Was kognitive Reserve eigentlich ist
Kognitive Reserve bezeichnet die im Gehirn aufgebaute Fähigkeit, alternative Netzwerke und Strategien zu nutzen, um die Funktion aufrechtzuerhalten, selbst wenn bestimmte Regionen von alters- oder krankheitsbedingten Veränderungen betroffen sind. Ein Gehirn mit einer höheren Reserve kann praktisch mehr Schäden auffangen, bevor sich diese Schäden in einem spürbaren kognitiven Rückgang niederschlagen – weshalb die bei einer Gehirnuntersuchung oder bei einer Autopsie sichtbaren pathologischen Veränderungen nicht perfekt mit den Symptomen übereinstimmen, die eine Person zu Lebzeiten erlebt hat.
Was die kognitive Reserve aufbaut
- Formale Bildung, insbesondere eine längere und komplexere Ausbildung, ist einer der am häufigsten identifizierten Faktoren, die zu einer höheren gemessenen kognitiven Reserve beitragen.
- Lebenslanges Lernen und kognitiv anregende Aktivitäten – das Erlernen neuer Fähigkeiten oder Themen bis weit ins Erwachsenenalter hinein – scheinen unabhängig vom Bildungshintergrund in früheren Lebensphasen einen Beitrag zu leisten.

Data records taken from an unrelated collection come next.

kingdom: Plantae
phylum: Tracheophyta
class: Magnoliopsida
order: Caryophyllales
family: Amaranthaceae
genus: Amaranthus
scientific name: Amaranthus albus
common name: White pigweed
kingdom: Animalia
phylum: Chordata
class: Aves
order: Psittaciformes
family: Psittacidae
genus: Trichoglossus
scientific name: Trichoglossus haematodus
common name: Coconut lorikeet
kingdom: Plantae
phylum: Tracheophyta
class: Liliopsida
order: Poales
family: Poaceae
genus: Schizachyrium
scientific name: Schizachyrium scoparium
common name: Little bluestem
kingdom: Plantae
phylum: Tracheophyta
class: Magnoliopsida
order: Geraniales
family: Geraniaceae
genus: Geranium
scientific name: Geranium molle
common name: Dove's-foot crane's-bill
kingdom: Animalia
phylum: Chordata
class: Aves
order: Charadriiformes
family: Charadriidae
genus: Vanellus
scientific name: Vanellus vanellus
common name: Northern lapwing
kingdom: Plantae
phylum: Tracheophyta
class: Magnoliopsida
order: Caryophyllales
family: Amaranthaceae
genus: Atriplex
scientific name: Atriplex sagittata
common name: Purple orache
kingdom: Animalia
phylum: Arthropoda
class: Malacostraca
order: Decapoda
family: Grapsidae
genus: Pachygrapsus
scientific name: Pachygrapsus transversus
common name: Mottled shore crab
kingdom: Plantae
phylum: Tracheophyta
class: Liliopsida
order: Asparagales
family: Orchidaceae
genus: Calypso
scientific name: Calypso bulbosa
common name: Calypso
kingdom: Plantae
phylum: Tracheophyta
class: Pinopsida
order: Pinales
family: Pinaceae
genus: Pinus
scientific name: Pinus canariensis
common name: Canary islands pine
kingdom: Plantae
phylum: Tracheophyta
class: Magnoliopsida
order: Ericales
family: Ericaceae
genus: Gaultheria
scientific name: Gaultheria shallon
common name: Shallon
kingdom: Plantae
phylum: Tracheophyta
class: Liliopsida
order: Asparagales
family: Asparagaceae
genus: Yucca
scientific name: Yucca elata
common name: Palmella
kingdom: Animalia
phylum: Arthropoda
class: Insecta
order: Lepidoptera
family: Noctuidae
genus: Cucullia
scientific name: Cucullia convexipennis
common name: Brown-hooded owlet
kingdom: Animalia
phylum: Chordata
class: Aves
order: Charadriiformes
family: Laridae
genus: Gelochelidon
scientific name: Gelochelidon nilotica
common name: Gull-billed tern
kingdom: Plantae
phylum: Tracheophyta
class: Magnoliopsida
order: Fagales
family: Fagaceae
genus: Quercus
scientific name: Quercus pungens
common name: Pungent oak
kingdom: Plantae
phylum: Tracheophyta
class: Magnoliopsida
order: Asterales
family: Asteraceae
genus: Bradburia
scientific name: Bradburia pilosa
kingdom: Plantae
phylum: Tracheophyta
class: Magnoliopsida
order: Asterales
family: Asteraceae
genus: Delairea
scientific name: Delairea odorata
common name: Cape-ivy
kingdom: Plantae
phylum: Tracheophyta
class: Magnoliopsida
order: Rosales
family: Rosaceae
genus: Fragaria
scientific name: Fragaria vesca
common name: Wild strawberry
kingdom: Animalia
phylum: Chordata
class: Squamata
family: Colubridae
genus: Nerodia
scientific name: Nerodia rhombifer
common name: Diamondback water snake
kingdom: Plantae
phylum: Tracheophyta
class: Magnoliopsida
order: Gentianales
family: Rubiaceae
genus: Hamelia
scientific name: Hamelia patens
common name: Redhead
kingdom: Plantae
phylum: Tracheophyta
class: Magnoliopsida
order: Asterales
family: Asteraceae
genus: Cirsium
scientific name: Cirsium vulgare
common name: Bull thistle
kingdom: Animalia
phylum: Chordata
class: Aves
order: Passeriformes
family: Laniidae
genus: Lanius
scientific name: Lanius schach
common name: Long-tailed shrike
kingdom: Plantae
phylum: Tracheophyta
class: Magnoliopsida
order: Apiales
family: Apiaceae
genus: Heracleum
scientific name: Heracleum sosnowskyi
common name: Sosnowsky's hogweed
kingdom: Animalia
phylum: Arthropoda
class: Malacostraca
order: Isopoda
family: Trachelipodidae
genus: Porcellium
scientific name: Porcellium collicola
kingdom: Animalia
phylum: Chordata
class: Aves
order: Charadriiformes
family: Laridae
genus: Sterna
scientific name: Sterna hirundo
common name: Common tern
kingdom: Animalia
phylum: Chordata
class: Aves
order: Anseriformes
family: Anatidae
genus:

- Mehrsprachigkeit wurde gezielt untersucht und steht im Zusammenhang mit messbaren Unterschieden in der kognitiven Reserve; einige Studien deuten darauf hin, dass bei zweisprachigen Personen im Vergleich zu einsprachigen Personen mit ähnlicher zugrunde liegender Pathologie die Symptome später auftreten.
- Anhaltende soziale Teilhabe, also die Pflege sinnvoller Beziehungen und sozialer Aktivitäten, ist unabhängig von rein kognitiven Aktivitäten mit besseren Ergebnissen verbunden.
Beeinflussbare Risikofaktoren, die die meisten Menschen nicht mit Demenz in Verbindung bringen
Umfassende Übersichtsarbeiten zu Demenz-Risikofaktoren schätzen, dass ein erheblicher Anteil der Fälle – eine große Minderheit in der Gesamtbevölkerung – mit beeinflussbaren Faktoren im Laufe des Lebens zusammenhängt und nicht mit einem feststehenden genetischen Risiko. Einige der bedeutendsten davon sind weitaus weniger naheliegend als „Ernährung und Bewegung“:
- Unbehandelter Hörverlust hat sich als einer der größten einzelnen veränderbaren Risikofaktoren herausgestellt, die in dieser Forschung identifiziert wurden – eine Erkenntnis, die die meisten Menschen überrascht, die zum ersten Mal davon hören.
- Soziale Isolation, unabhängig von Hörverlust oder anderen einzelnen Faktoren.
- Unbehandelte Depression, insbesondere im mittleren Lebensalter.
- Eine Vorgeschichte schwerer Kopfverletzungen.
- Belastung durch Luftverschmutzung, ein seltener diskutierter, aber zunehmend untersuchter Umweltfaktor.
Warum gerade Hörverlust mehr Aufmerksamkeit verdient
Der Zusammenhang zwischen unbehandeltem Hörverlust und dem Demenzrisiko ist so erheblich, dass er in diesem Forschungsbereich durchweg als einer der veränderbarste Faktoren mit der größten Auswirkung identifiziert wird. Zu den wichtigsten Erklärungen zählen der zusätzliche kognitive Aufwand, der erforderlich ist, um im Laufe der Zeit beeinträchtigte akustische Informationen zu verarbeiten (wodurch kognitive Ressourcen „aufgebraucht“ werden, die sonst andere Funktionen unterstützen würden), eine insgesamt geringere sensorische Reizversorgung des Gehirns sowie der soziale Rückzug, der oft mit unbehandeltem Hörverlust einhergeht, da dieser Gespräche und die Teilhabe am gesellschaftlichen Leben erheblich erschweren kann. Erfreulicherweise haben einige Studien ergeben, dass die Verwendung von Hörgeräten im Vergleich zu einem unbehandelten Hörverlust mit einem geringeren kognitiven Verfall einhergeht – was Hörscreenings und -behandlungen zu einem wirklich umsetzbaren, aber zu selten genutzten Hebel macht.